SpaceX a étendu son partenariat avec NVIDIA pour alimenter Starmind, un réseau proposé de centres de données orbitaux conçus pour traiter les charges de travail d'intelligence artificielle dans l'espace.
SpaceX prévoit d'équiper ses satellites Starmind d'unités de traitement graphique Rubin et d'unités de traitement central Vera de NVIDIA. Ce matériel fait partie de la plateforme Space-1 de NVIDIA, développée pour le traitement de l'IA et d'autres charges de travail informatiques en orbite.
Ce partenariat élargit la liste des clients de NVIDIA dans le domaine de l'informatique spatiale, après que le fabricant de puces a introduit la plateforme en mars. Ses partenaires de lancement initiaux comprenaient Aetherflux, Axiom Space, Kepler Communications, Planet Labs, Sophia Space et Starcloud.
SpaceX ne figurait pas dans l'annonce originale mais a maintenant rejoint les entreprises travaillant avec NVIDIA sur l'informatique orbitale. Musk a déclaré plus tard que SpaceX construirait son infrastructure IA exclusivement sur les plateformes NVIDIA et a décrit Vera Rubin comme l'option la plus performante disponible.
Les entreprises prévoient également de concevoir conjointement des charges utiles informatiques pour les futurs satellites, selon les rapports suivant l'appel aux investisseurs de SpaceX.
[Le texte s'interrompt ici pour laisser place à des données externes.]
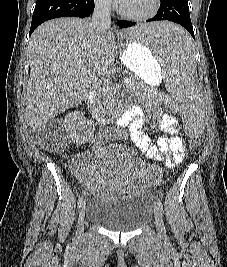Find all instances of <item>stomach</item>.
Here are the masks:
<instances>
[{"instance_id":"stomach-1","label":"stomach","mask_w":227,"mask_h":267,"mask_svg":"<svg viewBox=\"0 0 227 267\" xmlns=\"http://www.w3.org/2000/svg\"><path fill=\"white\" fill-rule=\"evenodd\" d=\"M121 61L148 85H156L162 78L163 59H154L152 51L143 47V43H126Z\"/></svg>"}]
</instances>
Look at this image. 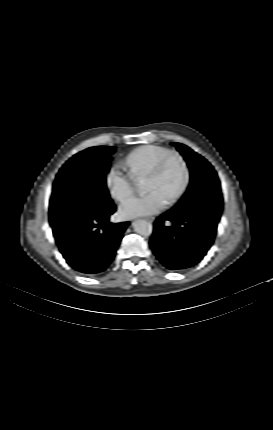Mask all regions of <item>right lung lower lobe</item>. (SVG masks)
Masks as SVG:
<instances>
[{
  "label": "right lung lower lobe",
  "mask_w": 273,
  "mask_h": 430,
  "mask_svg": "<svg viewBox=\"0 0 273 430\" xmlns=\"http://www.w3.org/2000/svg\"><path fill=\"white\" fill-rule=\"evenodd\" d=\"M115 210L113 206L53 229L56 243L67 263L85 276L104 272L115 257L129 224L109 222Z\"/></svg>",
  "instance_id": "right-lung-lower-lobe-1"
}]
</instances>
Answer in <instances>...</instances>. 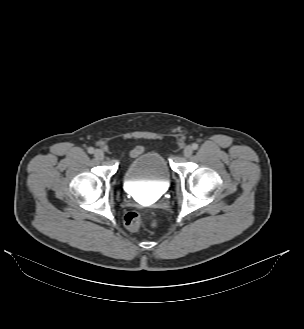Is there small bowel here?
<instances>
[{
	"mask_svg": "<svg viewBox=\"0 0 304 329\" xmlns=\"http://www.w3.org/2000/svg\"><path fill=\"white\" fill-rule=\"evenodd\" d=\"M142 151H143V147H141V146H137V147H135V148L131 151V153H130V157H131V158H134V157H136L137 155H139L140 153H142Z\"/></svg>",
	"mask_w": 304,
	"mask_h": 329,
	"instance_id": "1",
	"label": "small bowel"
}]
</instances>
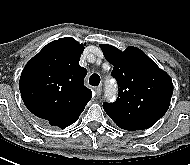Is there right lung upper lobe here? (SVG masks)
<instances>
[{
    "instance_id": "obj_1",
    "label": "right lung upper lobe",
    "mask_w": 190,
    "mask_h": 165,
    "mask_svg": "<svg viewBox=\"0 0 190 165\" xmlns=\"http://www.w3.org/2000/svg\"><path fill=\"white\" fill-rule=\"evenodd\" d=\"M83 50L73 38H60L47 44L21 73L25 106L52 126L65 129L77 121L92 97L83 83L87 70L79 65Z\"/></svg>"
}]
</instances>
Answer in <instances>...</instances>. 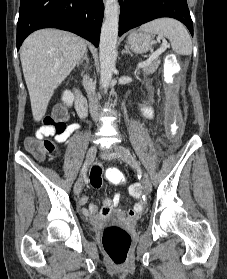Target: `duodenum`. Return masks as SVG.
Segmentation results:
<instances>
[{"label":"duodenum","instance_id":"obj_1","mask_svg":"<svg viewBox=\"0 0 227 279\" xmlns=\"http://www.w3.org/2000/svg\"><path fill=\"white\" fill-rule=\"evenodd\" d=\"M73 93H74V104H75L76 111L81 118H85L87 115V108H88L87 99L82 94L80 89L77 87L74 88Z\"/></svg>","mask_w":227,"mask_h":279}]
</instances>
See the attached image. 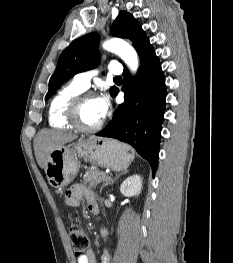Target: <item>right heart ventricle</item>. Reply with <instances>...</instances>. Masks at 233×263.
<instances>
[{
	"label": "right heart ventricle",
	"instance_id": "e07e8e85",
	"mask_svg": "<svg viewBox=\"0 0 233 263\" xmlns=\"http://www.w3.org/2000/svg\"><path fill=\"white\" fill-rule=\"evenodd\" d=\"M84 90L72 81L57 91L48 109V121L51 127L68 129L73 127L66 117L67 106L74 96Z\"/></svg>",
	"mask_w": 233,
	"mask_h": 263
}]
</instances>
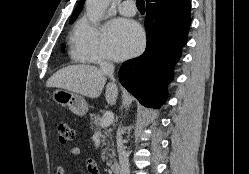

NVIDIA affirme que son module Space-1 Vera Rubin combine des GPU, des CPU et des connexions à large bande passante dans un système conçu pour les limites de puissance et de poids des satellites. Il peut exécuter des grands modèles linguistiques et traiter des données en orbite au lieu de transmettre toutes les informations brutes vers la Terre.
Le plan plus large de SpaceX reste soumis à l'approbation réglementaire aux États-Unis. La société a déposé une demande en janvier pour obtenir la permission de lancer et d'exploiter jusqu'à un million de satellites non géostationnaires.
Le système proposé fonctionnerait entre 500 et 2 000 kilomètres au-dessus de la Terre. SpaceX a déclaré que des liaisons optiques connecteraient les satellites via un réseau à haute capacité capable de déplacer des données entre les nœuds de calcul orbitaux.
La Federal Communications Commission a accepté la demande de dépôt en février et l'a ouverte aux commentaires du public. Cette décision procédurale ne constituait pas une approbation finale, corrigeant les rapports selon lesquels la FCC avait déjà autorisé la constellation complète.
L'échelle demandée est bien plus importante que la population de satellites existante autour de la Terre. Cela pourrait également soulever des questions concernant l'encombrement orbital, les risques de collision, les interférences radio et les effets sur les observations astronomiques.
SPCX a clôturé mardi à 125,33 dollars, en hausse de 10,80 dollars, soit 9,43 %, après que les investisseurs ont réagi au partenariat avec NVIDIA avant la publication des résultats de SpaceX.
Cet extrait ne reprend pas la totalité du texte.